**YOUR ASSIGNMENT**.
Go over the records and copy every line with the string "neutral".

::: DATA LISTING :::

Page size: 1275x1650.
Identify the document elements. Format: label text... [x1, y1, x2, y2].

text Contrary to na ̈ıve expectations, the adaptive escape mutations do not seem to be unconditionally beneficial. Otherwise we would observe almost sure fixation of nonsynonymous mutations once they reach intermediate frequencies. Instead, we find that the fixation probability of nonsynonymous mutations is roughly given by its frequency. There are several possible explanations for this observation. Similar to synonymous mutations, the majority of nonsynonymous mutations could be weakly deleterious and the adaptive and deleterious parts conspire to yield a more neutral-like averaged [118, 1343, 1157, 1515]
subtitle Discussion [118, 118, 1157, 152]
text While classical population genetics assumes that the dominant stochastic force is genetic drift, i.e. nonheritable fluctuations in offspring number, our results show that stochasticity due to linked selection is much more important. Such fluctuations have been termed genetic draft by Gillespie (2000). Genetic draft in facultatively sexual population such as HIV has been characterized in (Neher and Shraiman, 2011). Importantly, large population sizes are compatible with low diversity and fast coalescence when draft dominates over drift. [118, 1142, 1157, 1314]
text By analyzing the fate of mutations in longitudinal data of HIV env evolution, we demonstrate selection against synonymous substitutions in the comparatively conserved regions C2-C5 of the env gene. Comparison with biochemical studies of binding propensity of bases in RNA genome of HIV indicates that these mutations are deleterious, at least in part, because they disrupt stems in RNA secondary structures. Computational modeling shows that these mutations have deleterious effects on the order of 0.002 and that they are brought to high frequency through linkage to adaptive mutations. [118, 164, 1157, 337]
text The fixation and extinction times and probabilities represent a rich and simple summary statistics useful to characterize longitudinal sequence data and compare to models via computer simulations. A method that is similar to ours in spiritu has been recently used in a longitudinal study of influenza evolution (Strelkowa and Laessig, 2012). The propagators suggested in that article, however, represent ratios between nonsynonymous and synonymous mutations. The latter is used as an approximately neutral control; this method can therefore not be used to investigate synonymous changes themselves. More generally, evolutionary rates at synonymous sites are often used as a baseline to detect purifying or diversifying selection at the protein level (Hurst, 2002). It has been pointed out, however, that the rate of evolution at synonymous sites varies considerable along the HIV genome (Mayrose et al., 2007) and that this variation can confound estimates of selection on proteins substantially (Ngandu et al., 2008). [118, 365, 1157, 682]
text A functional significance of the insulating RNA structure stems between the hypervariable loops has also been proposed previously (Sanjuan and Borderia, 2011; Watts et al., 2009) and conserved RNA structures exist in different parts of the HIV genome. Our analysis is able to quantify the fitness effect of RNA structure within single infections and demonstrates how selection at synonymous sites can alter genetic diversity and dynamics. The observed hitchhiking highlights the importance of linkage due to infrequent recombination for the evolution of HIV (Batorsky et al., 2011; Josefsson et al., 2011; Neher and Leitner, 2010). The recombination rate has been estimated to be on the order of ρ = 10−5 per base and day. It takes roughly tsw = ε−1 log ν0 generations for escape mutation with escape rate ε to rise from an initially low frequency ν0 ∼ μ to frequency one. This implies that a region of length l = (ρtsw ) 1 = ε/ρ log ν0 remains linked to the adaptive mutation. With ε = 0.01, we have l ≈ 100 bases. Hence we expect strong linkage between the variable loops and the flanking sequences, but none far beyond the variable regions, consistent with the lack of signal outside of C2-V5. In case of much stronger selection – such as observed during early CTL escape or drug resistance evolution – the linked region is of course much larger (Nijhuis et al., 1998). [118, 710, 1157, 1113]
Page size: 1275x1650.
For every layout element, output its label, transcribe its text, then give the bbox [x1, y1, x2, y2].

:::

**YOUR RESPONSE**.
text Contrary to na ̈ıve expectations, the adaptive escape mutations do not seem to be unconditionally beneficial. Otherwise we would observe almost sure fixation of nonsynonymous mutations once they reach intermediate frequencies. Instead, we find that the fixation probability of nonsynonymous mutations is roughly given by its frequency. There are several possible explanations for this observation. Similar to synonymous mutations, the majority of nonsynonymous mutations could be weakly deleterious and the adaptive and deleterious parts conspire to yield a more neutral-like averaged [118, 1343, 1157, 1515]
text The fixation and extinction times and probabilities represent a rich and simple summary statistics useful to characterize longitudinal sequence data and compare to models via computer simulations. A method that is similar to ours in spiritu has been recently used in a longitudinal study of influenza evolution (Strelkowa and Laessig, 2012). The propagators suggested in that article, however, represent ratios between nonsynonymous and synonymous mutations. The latter is used as an approximately neutral control; this method can therefore not be used to investigate synonymous changes themselves. More generally, evolutionary rates at synonymous sites are often used as a baseline to detect purifying or diversifying selection at the protein level (Hurst, 2002). It has been pointed out, however, that the rate of evolution at synonymous sites varies considerable along the HIV genome (Mayrose et al., 2007) and that this variation can confound estimates of selection on proteins substantially (Ngandu et al., 2008). [118, 365, 1157, 682]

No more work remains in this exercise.